_DOCUMENT TEXT_:
-- Opening Marker --
Like Calypso, the minesweeper that Jacques-Yves Cousteau fitted out as a floating laboratory in the 1950s and which became a symbol and flag bearer of defence of the oceans, energy Observer aims to become an ambassador of green technologies and promote a new energy policy.

Sailing all over the world incomplete energy autonomy and without emitting greenhouse gas or fine particulate matter. This is the challenge launched by the Energy Observer Team that left Paris for a round the world trip as ambassador of renewable, zero impact energy.

Six years of navigation without using fossil fuels, 101 stopovers on a circumnavigation expected to last from 2017 to 2022, to coastal capitals and historic ports, nature reserves and major international events. It left the port of Saint Malo in spring 2017 and before tackling the oceans sailed round France from Paris to Monaco.
-- Closing Marker --
_LISTED RECORDS_:
-- Opening Marker --
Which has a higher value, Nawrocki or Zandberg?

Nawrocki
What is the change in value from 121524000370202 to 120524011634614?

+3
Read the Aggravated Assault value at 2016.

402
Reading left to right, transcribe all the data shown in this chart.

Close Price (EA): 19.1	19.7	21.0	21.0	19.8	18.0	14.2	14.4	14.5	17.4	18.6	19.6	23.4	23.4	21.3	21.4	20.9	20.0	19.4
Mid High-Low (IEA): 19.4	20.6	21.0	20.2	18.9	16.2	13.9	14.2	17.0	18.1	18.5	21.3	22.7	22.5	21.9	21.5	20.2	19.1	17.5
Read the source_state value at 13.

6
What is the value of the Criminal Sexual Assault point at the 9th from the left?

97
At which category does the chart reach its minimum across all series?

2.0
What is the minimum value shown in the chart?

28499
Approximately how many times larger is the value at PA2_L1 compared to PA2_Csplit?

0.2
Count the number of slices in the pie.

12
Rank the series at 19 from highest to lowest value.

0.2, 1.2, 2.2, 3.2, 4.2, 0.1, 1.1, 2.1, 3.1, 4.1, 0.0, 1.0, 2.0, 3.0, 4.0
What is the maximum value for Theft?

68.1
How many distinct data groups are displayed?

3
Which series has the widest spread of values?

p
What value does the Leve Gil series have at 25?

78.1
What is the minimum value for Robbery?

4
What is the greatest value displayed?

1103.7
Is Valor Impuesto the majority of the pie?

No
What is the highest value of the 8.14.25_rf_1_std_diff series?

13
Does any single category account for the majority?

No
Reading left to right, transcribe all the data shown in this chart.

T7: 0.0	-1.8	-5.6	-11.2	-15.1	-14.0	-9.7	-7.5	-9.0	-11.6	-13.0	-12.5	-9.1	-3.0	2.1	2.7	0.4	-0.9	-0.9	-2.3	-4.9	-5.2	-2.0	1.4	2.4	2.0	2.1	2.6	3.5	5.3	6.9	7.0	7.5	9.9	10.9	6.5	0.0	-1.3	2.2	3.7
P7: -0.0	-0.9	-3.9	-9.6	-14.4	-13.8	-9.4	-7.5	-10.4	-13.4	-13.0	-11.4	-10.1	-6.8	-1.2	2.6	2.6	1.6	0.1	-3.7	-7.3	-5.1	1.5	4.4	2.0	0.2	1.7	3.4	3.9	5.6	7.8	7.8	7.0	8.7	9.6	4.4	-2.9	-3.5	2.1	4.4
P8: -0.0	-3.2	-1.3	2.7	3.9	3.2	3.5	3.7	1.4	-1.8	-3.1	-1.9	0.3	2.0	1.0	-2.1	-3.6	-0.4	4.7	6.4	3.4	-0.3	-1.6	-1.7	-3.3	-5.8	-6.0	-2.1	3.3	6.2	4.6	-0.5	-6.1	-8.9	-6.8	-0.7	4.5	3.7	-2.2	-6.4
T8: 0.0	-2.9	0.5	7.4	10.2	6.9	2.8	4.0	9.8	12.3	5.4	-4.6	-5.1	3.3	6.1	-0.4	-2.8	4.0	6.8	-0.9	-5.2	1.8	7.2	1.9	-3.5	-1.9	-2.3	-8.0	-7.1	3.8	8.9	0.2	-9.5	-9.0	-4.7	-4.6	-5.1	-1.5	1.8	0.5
-- Closing Marker --
_REQUIRED ACTION_: Write the next part of the passage about the Energy Observer's zero-emission voyage around the world, starting after its final sentence.

_WRITTEN REPLY_:
Energy Observer has two objectives: to test and optimise the green technological innovations adopted to make them applicable on a larger scale, and also support start-ups, makers and communities that try to make the world a better place.

Originally 24.38 m overall, Energy Observer has been modified and now measures 30.5 m overall and 12.8 in the beam. When she was built in Canada, in 1983, to a design by naval architect Nigel Irens under the supervision of navigator Mike Birch, she was the biggest catamaran in existence, changing the world of multihulls. Named Formula TAG, “avant-garde technique”, she was the first catamaran to set the record of 500 miles in 24 hours in 1984 and then won the Monaco-New York race. But it was under the name of Enza New Zealand that she had her best years, winning the Jules Verne trophy with Sir Peter Blake as skipper.

In 2013 Frédéric Dahirel recovered the boat in Brest. His ambition was to create the first French catamaran propelled by wind and electricity, with the support of the Technitoit company. In 2015, Victorien Erussard join the adventure. The project was Energy Observer, with partners CEA-Liten and groups of private companies as sponsors. Since then, a team of about 50 people has worked to renovate and redesign this legendary catamaran.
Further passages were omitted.